PSALTER, for Cistercian use, in Latin, ILLUMINATED MANUSCRIPT ON VELLUM
[north-eastern Italy, possibly Ferrara, final third 15th century]
113 x 84mm. 273 leaves: 18 (of 12, lacking i-iv), 29 (of 10, lacking i), 3 1710, 184, 19 2810, 292 (of 4?, lacking iii and iv),18 lines written in a semi-gothic bookhand in brown ink between two verticals and 19 horizontals ruled in plummet, rubrics in red, catchwords, initials alternately in blue and red, two line initials in red with lilac penwork flourishing extending into margins and in blue with similar flourishing in red, SEVEN ILLUMINATED INITIALS in purple and blue on grounds of liquid gold with sprays of flowers interspersed with gold discs extending into the margins, one forming a three sided border, one historiated initial with three sided border (lacking January-March in the Calendar, the opening leaf with 'Beatus vir' and perhaps two leaves from the Common of Apostles and Several Martyrs at the end, some staining to pages of the Calendar and final leaf, occasional fading of text, some cropping). 18th century calf gilt, edges gilt (some scuffing and minor cracking to spine).
The decoration and style of the manuscript indicate that it was made in north-eastern Italy, probably Ferrara, in the final third of the 15th century. The inclusion of Cistercian feasts in the Calendar (e.g. Sequanus, 19 Sept.; Magnus, 6 Oct.; Malachi, 4 Nov., in red), and the use of the Office of the Dead indicate that it was made for a Cistercian house, perhaps one dedicated to St Margaret, for the Dedication of St Margaret is entered at 21 May. Perhaps this is Margherita of Cortona (d.1297) rather than the more widely venerated Early Christian martyr Margaret of Antioch.

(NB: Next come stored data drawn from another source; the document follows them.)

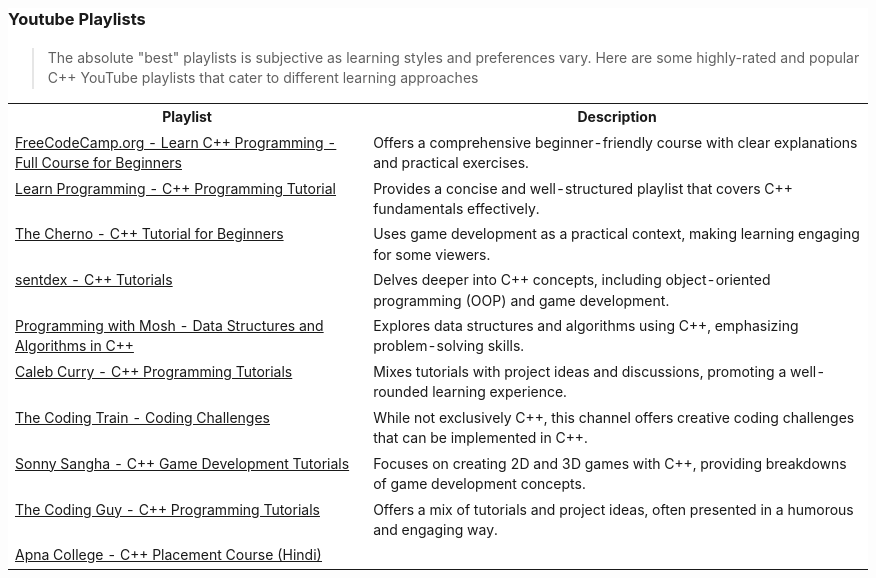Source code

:

### Youtube Playlists
> The absolute "best" playlists is subjective as learning styles and preferences vary. Here are some highly-rated and popular C++ YouTube playlists that cater to different learning approaches

<table width="100%">
  <tr>
    <th>Playlist</th>
    <th>Description</th>
  </tr>
  <tr>
    <td><a href="https://m.youtube.com/watch?v=8jLOx1hD3_o">FreeCodeCamp.org - Learn C++ Programming - Full Course for Beginners</a></td>
    <td>Offers a comprehensive beginner-friendly course with clear explanations and practical exercises.</td>
  </tr>
  <tr>
    <td><a href="https://www.youtube.com/watch?v=vLnPwxZdW4Y">Learn Programming - C++ Programming Tutorial</a></td>
    <td>Provides a concise and well-structured playlist that covers C++ fundamentals effectively.</td>
  </tr>
  <tr>
    <td><a href="https://www.youtube.com/watch?v=18c3MTX0PK0">The Cherno - C++ Tutorial for Beginners</a></td>
    <td>Uses game development as a practical context, making learning engaging for some viewers.</td>
  </tr>
  <tr>
    <td><a href="https://www.youtube.com/channel/UCfzlCWGWYyIQ0aLC5w48gBQ">sentdex - C++ Tutorials</a></td>
    <td>Delves deeper into C++ concepts, including object-oriented programming (OOP) and game development.</td>
  </tr>
  <tr>
    <td><a href="https://www.youtube.com/watch?v=B31LgI4Y4DQ">Programming with Mosh - Data Structures and Algorithms in C++</a></td>
    <td>Explores data structures and algorithms using C++, emphasizing problem-solving skills.</td>
  </tr>
  <tr>
    <td><a href="https://www.youtube.com/channel/UCZUyPT9DkJWmS_DzdOi7RIA">Caleb Curry - C++ Programming Tutorials</a></td>
    <td>Mixes tutorials with project ideas and discussions, promoting a well-rounded learning experience.</td>
  </tr>
  <tr>
    <td><a href="https://www.youtube.com/@TheCodingTrain">The Coding Train - Coding Challenges</a></td>
    <td>While not exclusively C++, this channel offers creative coding challenges that can be implemented in C++.</td>
  </tr>
  <tr>
    <td><a href="https://www.youtube.com/channel/UCqeTj_QAnNlmt7FwzNwHZnA">Sonny Sangha - C++ Game Development Tutorials</a></td>
    <td>Focuses on creating 2D and 3D games with C++, providing breakdowns of game development concepts.</td>
  </tr>
  <tr>
    <td><a href="https://m.youtube.com/channel/UClxQWJ_4HR3uyZx2e---cRg">The Coding Guy - C++ Programming Tutorials</a></td>
    <td>Offers a mix of tutorials and project ideas, often presented in a humorous and engaging way.</td>
  </tr>
  <tr>
    <td><a href="https://m.youtube.com/watch?v=8jLOx1hD3_o">Apna College - C++ Placement Course (Hindi)</a></td>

Calendar ff.1-8v; Psalms 1-150, beginning imperfectly in Psalm 2:3, '[Disrumpamus vincula eorum et proiciamus] a nobis iugum ipsorum' ff.9-159; the six ferial canticles followed by the Athanasian Creed ff.159-171; the Hymnal arranged according to the liturgical year with the Temporale, the Sanctorale, and the Common of Saints ff.172-216v; Office of the Dead, for Cistercian use ff.216v-225; Collects arranged by the liturgical year ff.225-273v.
A delightful little portable Psalter, with each division of the Psalms and the opening of the Office of the Dead marked by a lively illuminated initial in a style typical of the Ferrarese school.